On the downside, there was low Columbia mainstem larval densities during the winter from 2008 to 2010; a decrease adult smelt biomass tonnage in 2010 to 2012 Canadian ocean shrimp fisheries; and periodic warm ocean conditions during the end of 2009 and the beginning of 2010.

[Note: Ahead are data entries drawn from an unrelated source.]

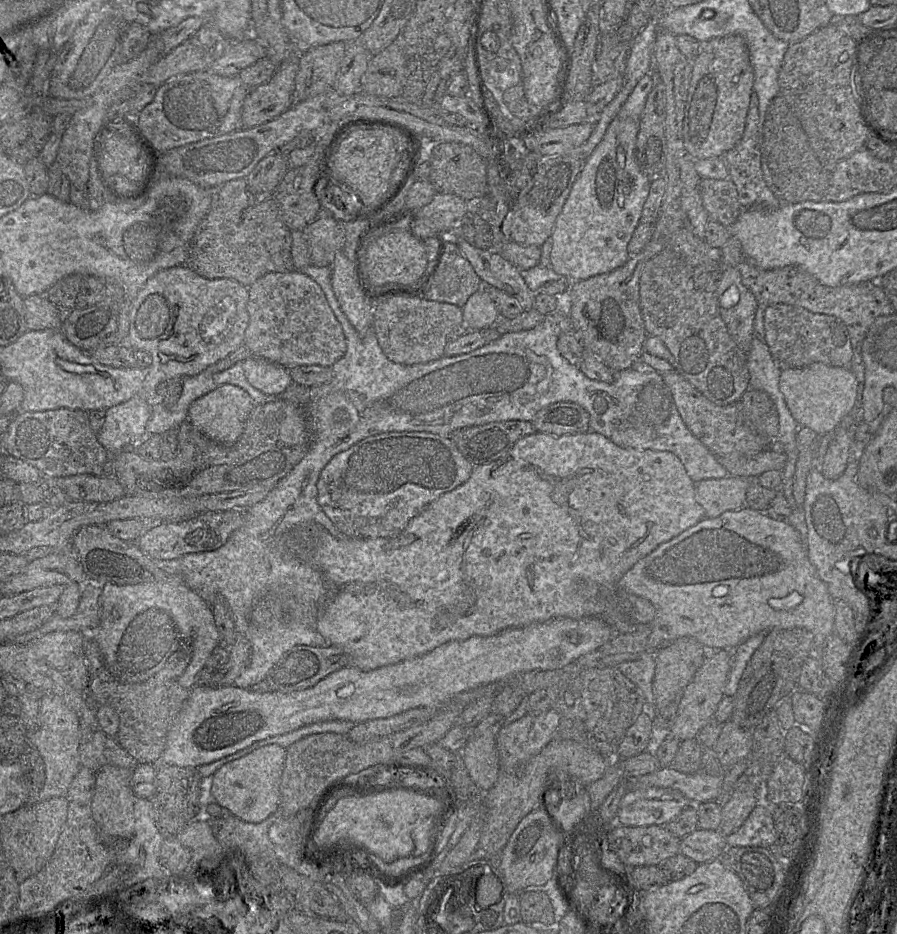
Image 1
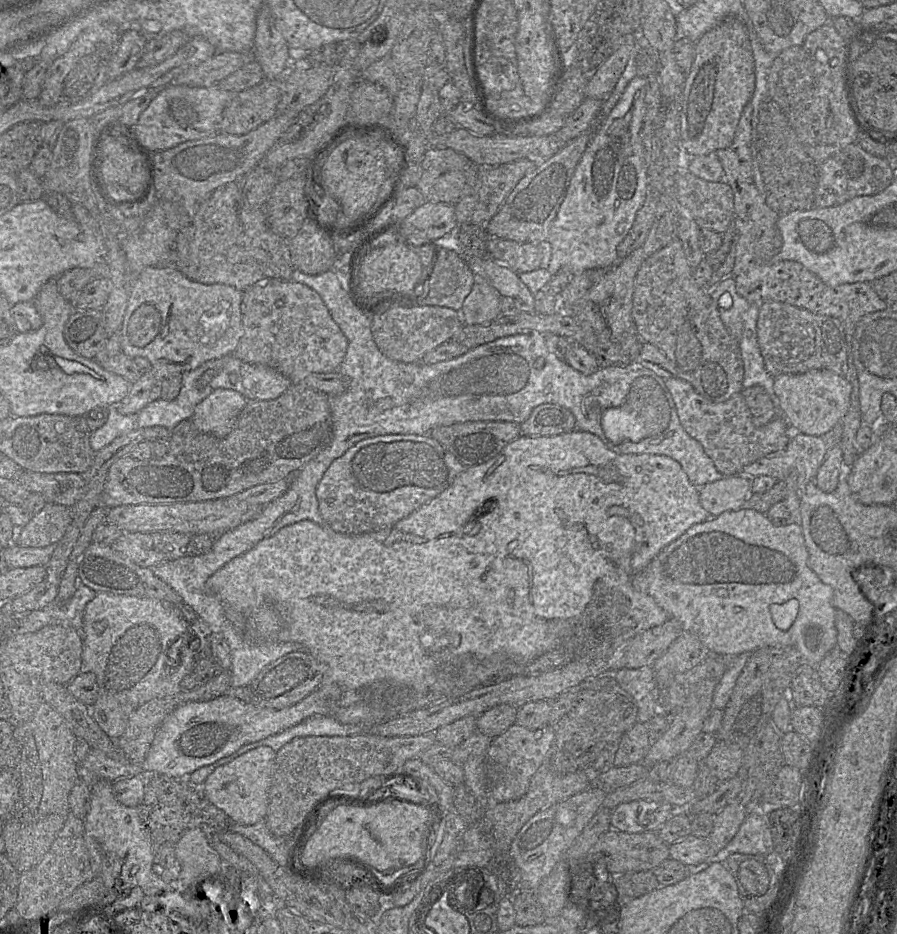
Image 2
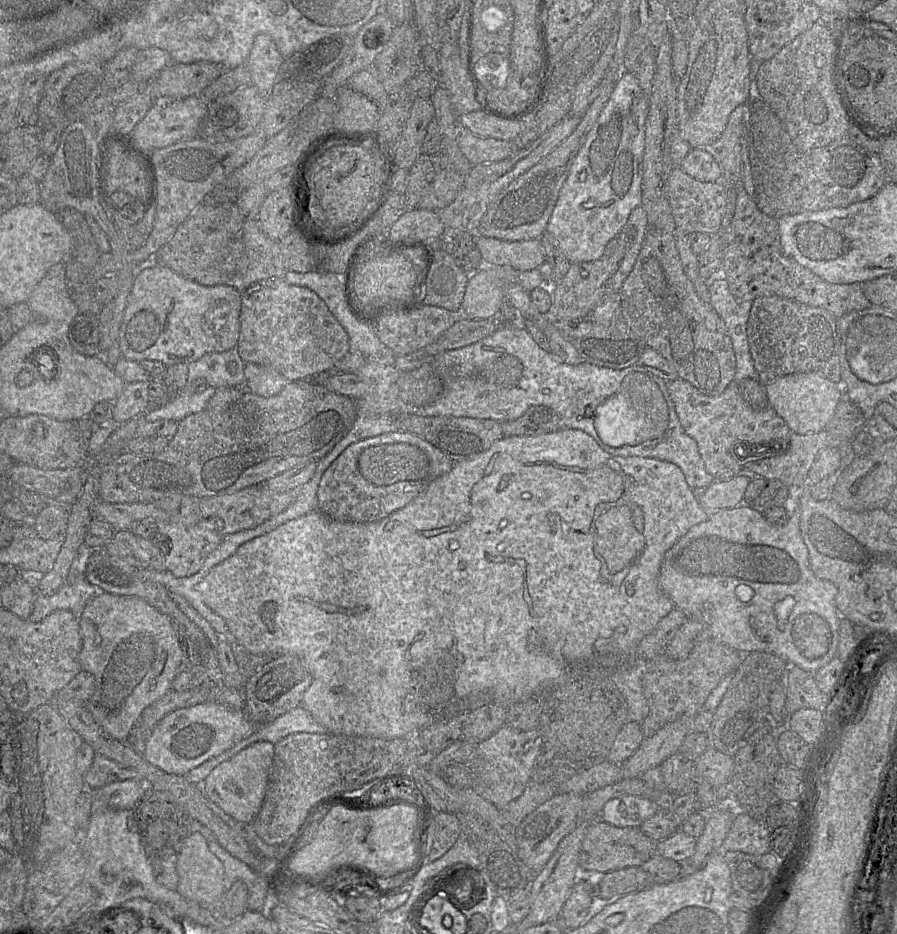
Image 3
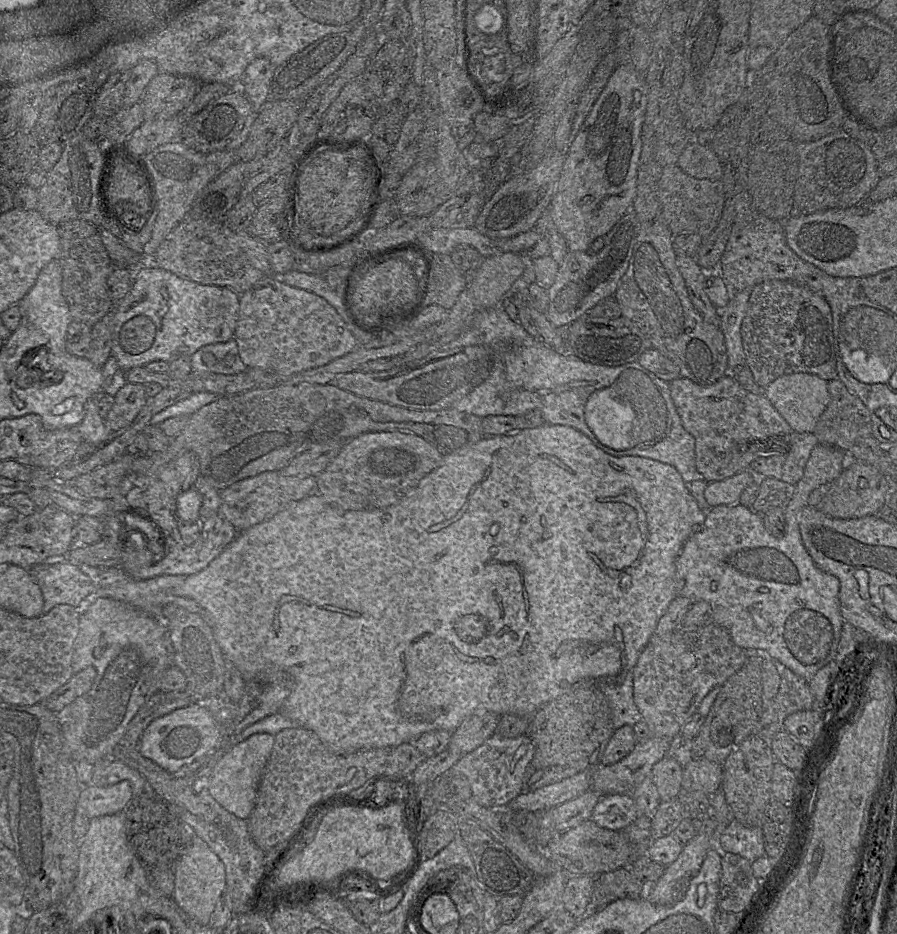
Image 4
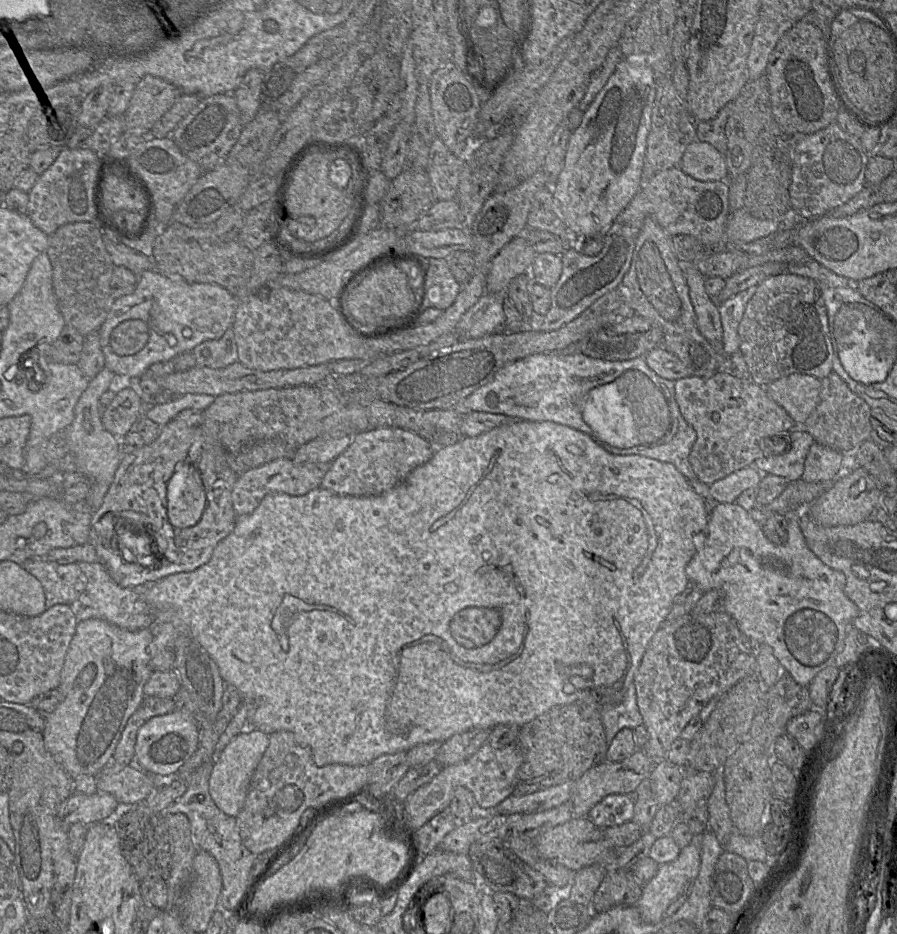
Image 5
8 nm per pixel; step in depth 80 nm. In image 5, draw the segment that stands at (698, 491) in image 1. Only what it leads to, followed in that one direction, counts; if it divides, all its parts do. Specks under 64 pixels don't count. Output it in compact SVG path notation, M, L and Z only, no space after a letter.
M745 467L709 485L709 493L718 503L735 503L747 489L757 489L764 475L755 467Z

Jan. 25-Feb. 3: The Seattle Boat Show at Qwest Field Event Center and South Lake Union in Seattle (www.seattleboatshow.com); Jan. 23-27: The Washington Sportsmen’s Show at Puyallup Fair and Events Center (www.otshows.com); Feb. 6-10: Pacific Northwest Sportsmen’s Show at Portland Expo Center (www.otshows.com); Feb. 7-9: Roche Harbor Salmon Classic Invitational (360-378-5562); and Olympic Peninsula Salmon Derby Feb. 16-18 (www.GardinerSalmonDerby.org).